**EXTRACTED RECORDS**
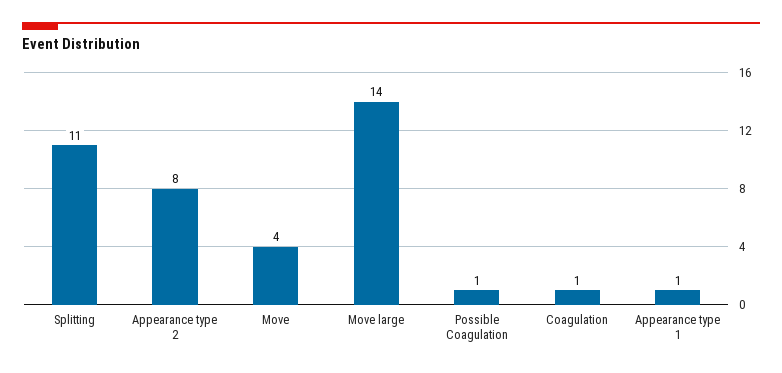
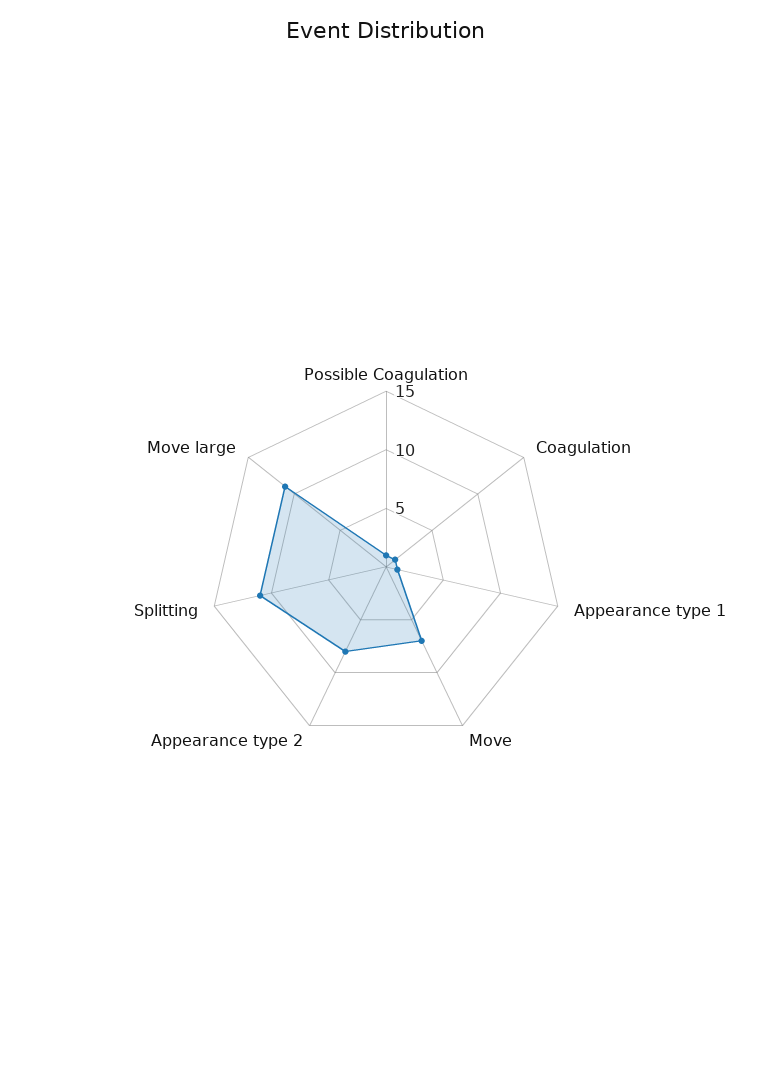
  {
    "Splitting": 11,
    "Appearance type 2": 8,
-   "Move": 4,
+   "Move": 7,
-   "Move large": 14,
+   "Move large": 11,
    "Possible Coagulation": 1,
    "Coagulation": 1,
    "Appearance type 1": 1
  }

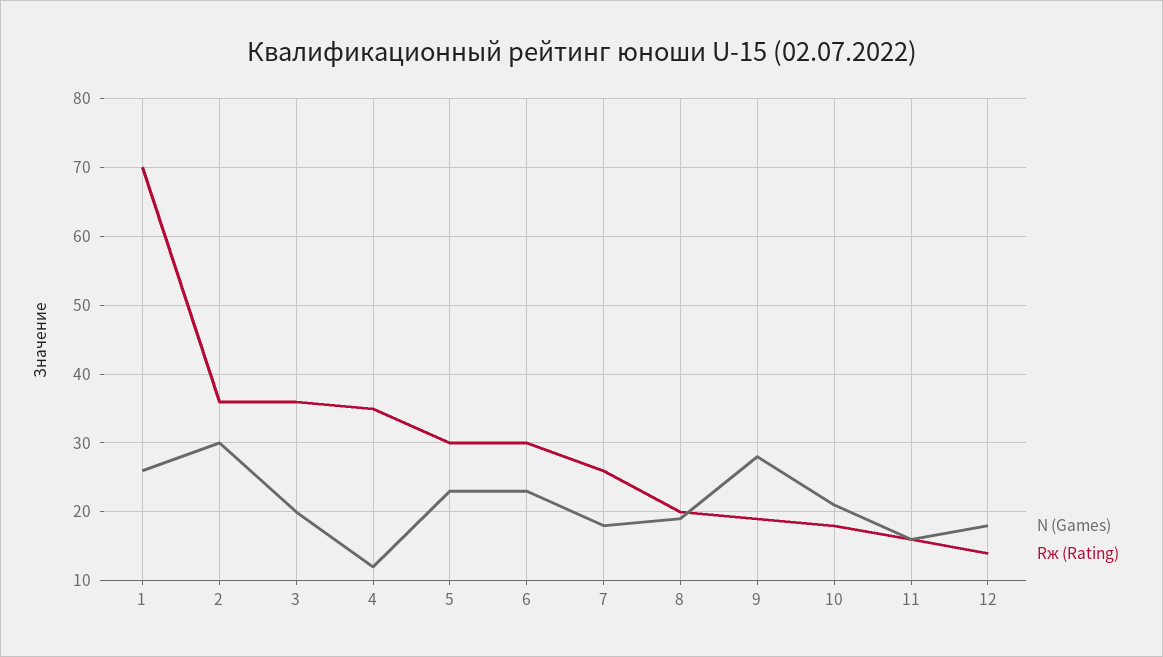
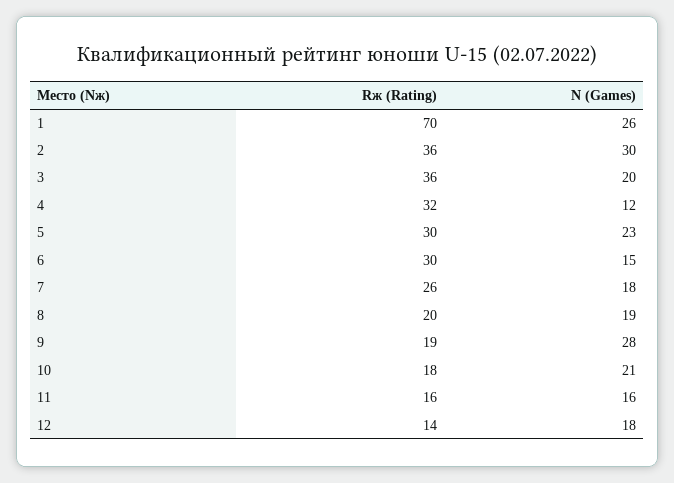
  {
    "N (Games)": {
      "1": 26,
      "2": 30,
      "3": 20,
      "4": 12,
      "5": 23,
-     "6": 23,
+     "6": 15,
      "7": 18,
      "8": 19,
      "9": 28,
      "10": 21,
      "11": 16,
      "12": 18
    },
    "Rж (Rating)": {
      "1": 70,
      "2": 36,
      "3": 36,
-     "4": 35,
+     "4": 32,
      "5": 30,
      "6": 30,
      "7": 26,
      "8": 20,
      "9": 19,
      "10": 18,
      "11": 16,
      "12": 14
    }
  }

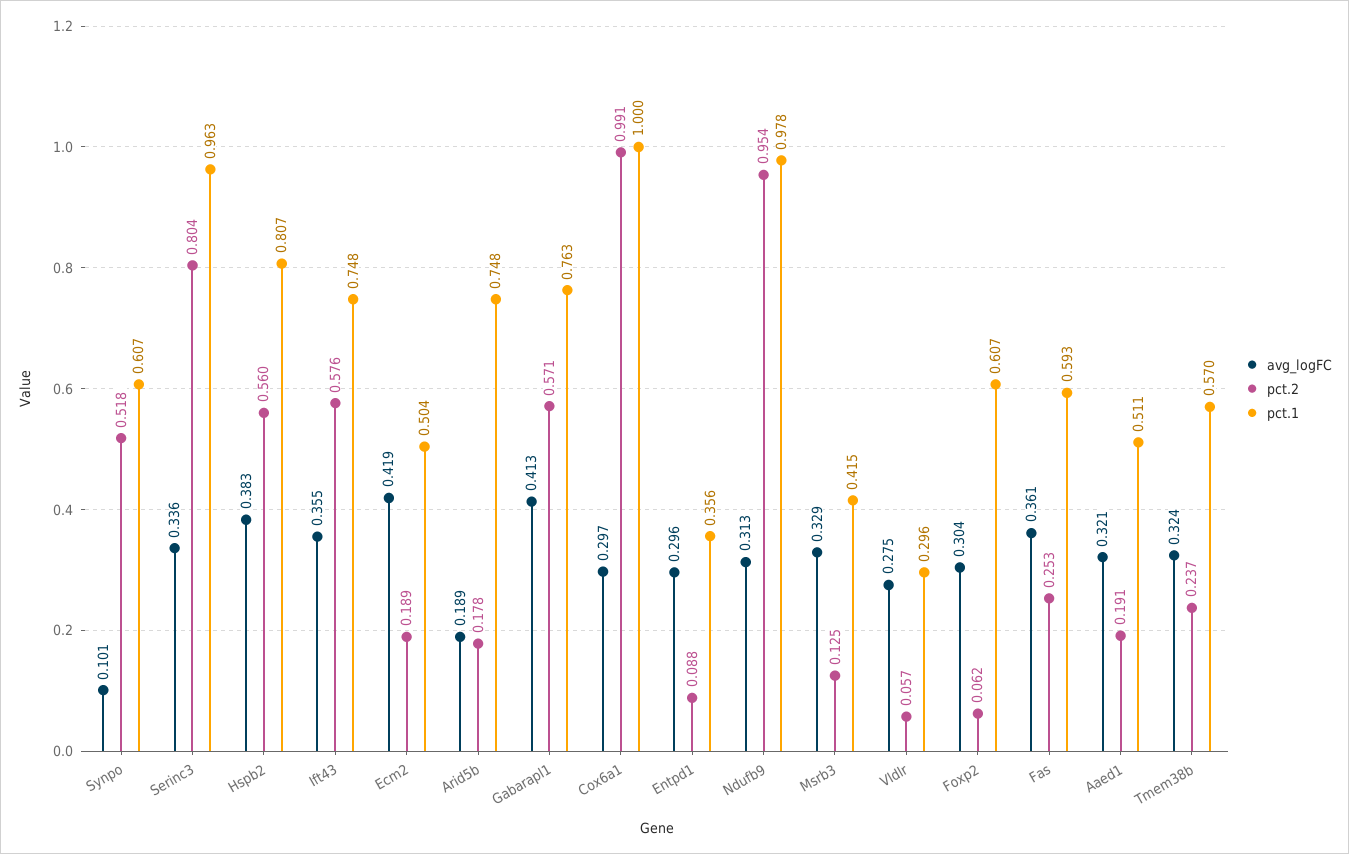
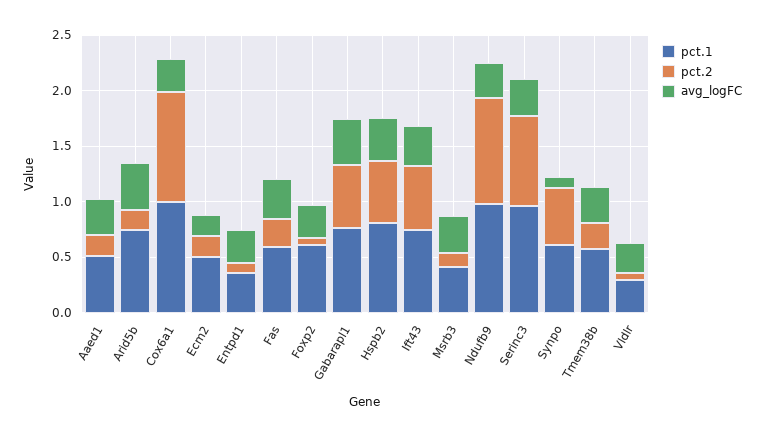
  {
    "avg_logFC": {
      "Synpo": 0.101,
      "Serinc3": 0.336,
      "Hspb2": 0.383,
      "Ift43": 0.355,
-     "Ecm2": 0.419,
+     "Ecm2": 0.2,
-     "Arid5b": 0.189,
+     "Arid5b": 0.4,
      "Gabarapl1": 0.413,
      "Cox6a1": 0.297,
      "Entpd1": 0.296,
      "Ndufb9": 0.313,
      "Msrb3": 0.329,
      "Vldlr": 0.275,
      "Foxp2": 0.304,
      "Fas": 0.361,
      "Aaed1": 0.321,
      "Tmem38b": 0.324
    },
    "pct.2": {
      "Synpo": 0.518,
      "Serinc3": 0.804,
      "Hspb2": 0.56,
      "Ift43": 0.576,
      "Ecm2": 0.189,
      "Arid5b": 0.178,
      "Gabarapl1": 0.571,
      "Cox6a1": 0.991,
      "Entpd1": 0.088,
      "Ndufb9": 0.954,
      "Msrb3": 0.125,
      "Vldlr": 0.057,
      "Foxp2": 0.062,
      "Fas": 0.253,
      "Aaed1": 0.191,
      "Tmem38b": 0.237
    },
    "pct.1": {
      "Synpo": 0.607,
      "Serinc3": 0.963,
      "Hspb2": 0.807,
      "Ift43": 0.748,
      "Ecm2": 0.504,
      "Arid5b": 0.748,
      "Gabarapl1": 0.763,
      "Cox6a1": 1,
      "Entpd1": 0.356,
      "Ndufb9": 0.978,
      "Msrb3": 0.415,
      "Vldlr": 0.296,
      "Foxp2": 0.607,
      "Fas": 0.593,
      "Aaed1": 0.511,
      "Tmem38b": 0.57
    }
  }

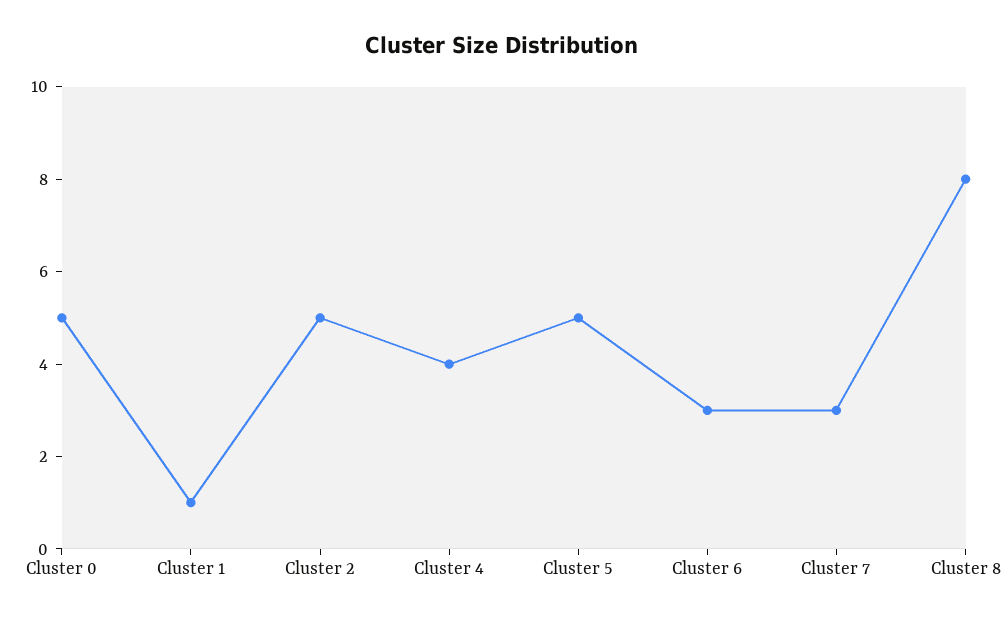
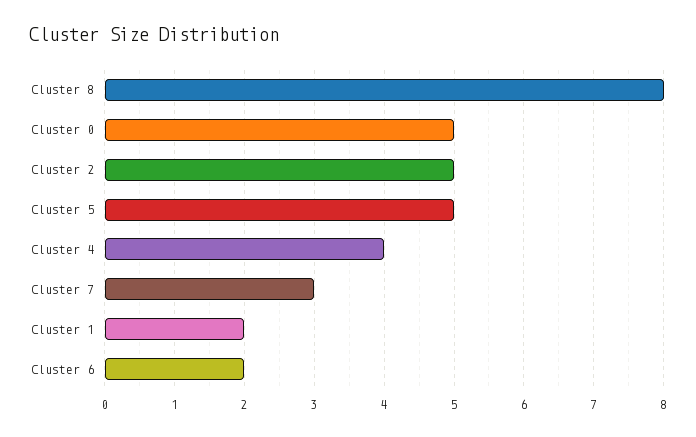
  {
    "Cluster 0": 5,
-   "Cluster 1": 1,
+   "Cluster 1": 2,
    "Cluster 2": 5,
    "Cluster 4": 4,
    "Cluster 5": 5,
-   "Cluster 6": 3,
+   "Cluster 6": 2,
    "Cluster 7": 3,
    "Cluster 8": 8
  }

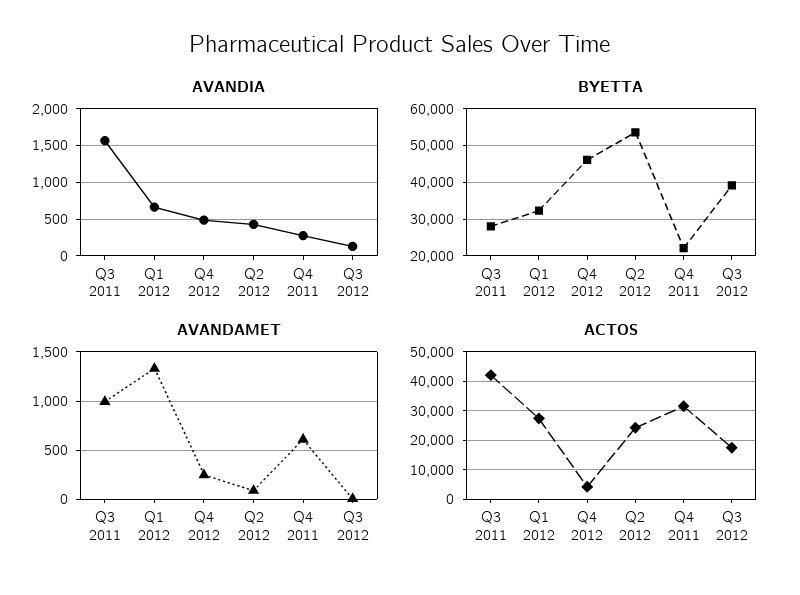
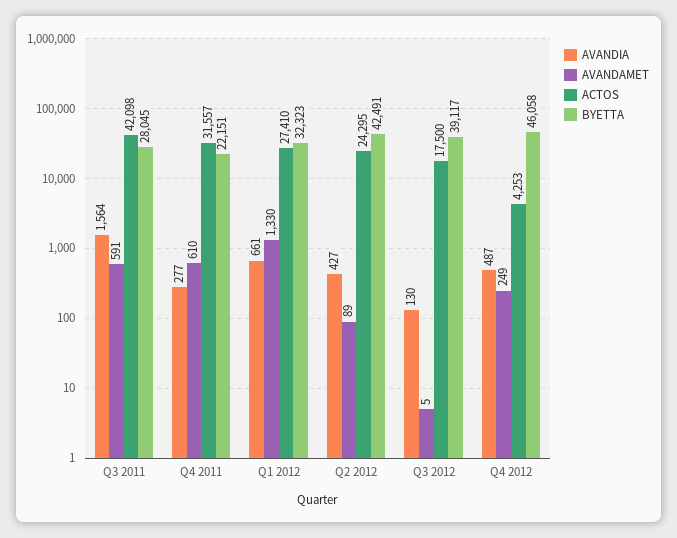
  {
    "AVANDIA": {
      "Q3 2011": 1564,
      "Q1 2012": 661,
      "Q4 2012": 487,
      "Q2 2012": 427,
      "Q4 2011": 277,
      "Q3 2012": 130
    },
    "BYETTA": {
      "Q3 2011": 28045,
      "Q1 2012": 32323,
      "Q4 2012": 46058,
-     "Q2 2012": 54000,
+     "Q2 2012": 42491,
      "Q4 2011": 22151,
      "Q3 2012": 39117
    },
    "AVANDAMET": {
-     "Q3 2011": 1000,
+     "Q3 2011": 591,
      "Q1 2012": 1330,
      "Q4 2012": 249,
      "Q2 2012": 89,
      "Q4 2011": 610,
      "Q3 2012": 5
    },
    "ACTOS": {
      "Q3 2011": 42098,
      "Q1 2012": 27410,
      "Q4 2012": 4253,
      "Q2 2012": 24295,
      "Q4 2011": 31557,
      "Q3 2012": 17500
    }
  }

**WHAT IS BEING ASKED**
Drop every picture and repeat the rest of the entries exactly.

**SOLUTION FOR THIS EXERCISE**
  {
    "Splitting": 11,
    "Appearance type 2": 8,
-   "Move": 4,
+   "Move": 7,
-   "Move large": 14,
+   "Move large": 11,
    "Possible Coagulation": 1,
    "Coagulation": 1,
    "Appearance type 1": 1
  }

  {
    "N (Games)": {
      "1": 26,
      "2": 30,
      "3": 20,
      "4": 12,
      "5": 23,
-     "6": 23,
+     "6": 15,
      "7": 18,
      "8": 19,
      "9": 28,
      "10": 21,
      "11": 16,
      "12": 18
    },
    "Rж (Rating)": {
      "1": 70,
      "2": 36,
      "3": 36,
-     "4": 35,
+     "4": 32,
      "5": 30,
      "6": 30,
      "7": 26,
      "8": 20,
      "9": 19,
      "10": 18,
      "11": 16,
      "12": 14
    }
  }

  {
    "avg_logFC": {
      "Synpo": 0.101,
      "Serinc3": 0.336,
      "Hspb2": 0.383,
      "Ift43": 0.355,
-     "Ecm2": 0.419,
+     "Ecm2": 0.2,
-     "Arid5b": 0.189,
+     "Arid5b": 0.4,
      "Gabarapl1": 0.413,
      "Cox6a1": 0.297,
      "Entpd1": 0.296,
      "Ndufb9": 0.313,
      "Msrb3": 0.329,
      "Vldlr": 0.275,
      "Foxp2": 0.304,
      "Fas": 0.361,
      "Aaed1": 0.321,
      "Tmem38b": 0.324
    },
    "pct.2": {
      "Synpo": 0.518,
      "Serinc3": 0.804,
      "Hspb2": 0.56,
      "Ift43": 0.576,
      "Ecm2": 0.189,
      "Arid5b": 0.178,
      "Gabarapl1": 0.571,
      "Cox6a1": 0.991,
      "Entpd1": 0.088,
      "Ndufb9": 0.954,
      "Msrb3": 0.125,
      "Vldlr": 0.057,
      "Foxp2": 0.062,
      "Fas": 0.253,
      "Aaed1": 0.191,
      "Tmem38b": 0.237
    },
    "pct.1": {
      "Synpo": 0.607,
      "Serinc3": 0.963,
      "Hspb2": 0.807,
      "Ift43": 0.748,
      "Ecm2": 0.504,
      "Arid5b": 0.748,
      "Gabarapl1": 0.763,
      "Cox6a1": 1,
      "Entpd1": 0.356,
      "Ndufb9": 0.978,
      "Msrb3": 0.415,
      "Vldlr": 0.296,
      "Foxp2": 0.607,
      "Fas": 0.593,
      "Aaed1": 0.511,
      "Tmem38b": 0.57
    }
  }

  {
    "Cluster 0": 5,
-   "Cluster 1": 1,
+   "Cluster 1": 2,
    "Cluster 2": 5,
    "Cluster 4": 4,
    "Cluster 5": 5,
-   "Cluster 6": 3,
+   "Cluster 6": 2,
    "Cluster 7": 3,
    "Cluster 8": 8
  }

  {
    "AVANDIA": {
      "Q3 2011": 1564,
      "Q1 2012": 661,
      "Q4 2012": 487,
      "Q2 2012": 427,
      "Q4 2011": 277,
      "Q3 2012": 130
    },
    "BYETTA": {
      "Q3 2011": 28045,
      "Q1 2012": 32323,
      "Q4 2012": 46058,
-     "Q2 2012": 54000,
+     "Q2 2012": 42491,
      "Q4 2011": 22151,
      "Q3 2012": 39117
    },
    "AVANDAMET": {
-     "Q3 2011": 1000,
+     "Q3 2011": 591,
      "Q1 2012": 1330,
      "Q4 2012": 249,
      "Q2 2012": 89,
      "Q4 2011": 610,
      "Q3 2012": 5
    },
    "ACTOS": {
      "Q3 2011": 42098,
      "Q1 2012": 27410,
      "Q4 2012": 4253,
      "Q2 2012": 24295,
      "Q4 2011": 31557,
      "Q3 2012": 17500
    }
  }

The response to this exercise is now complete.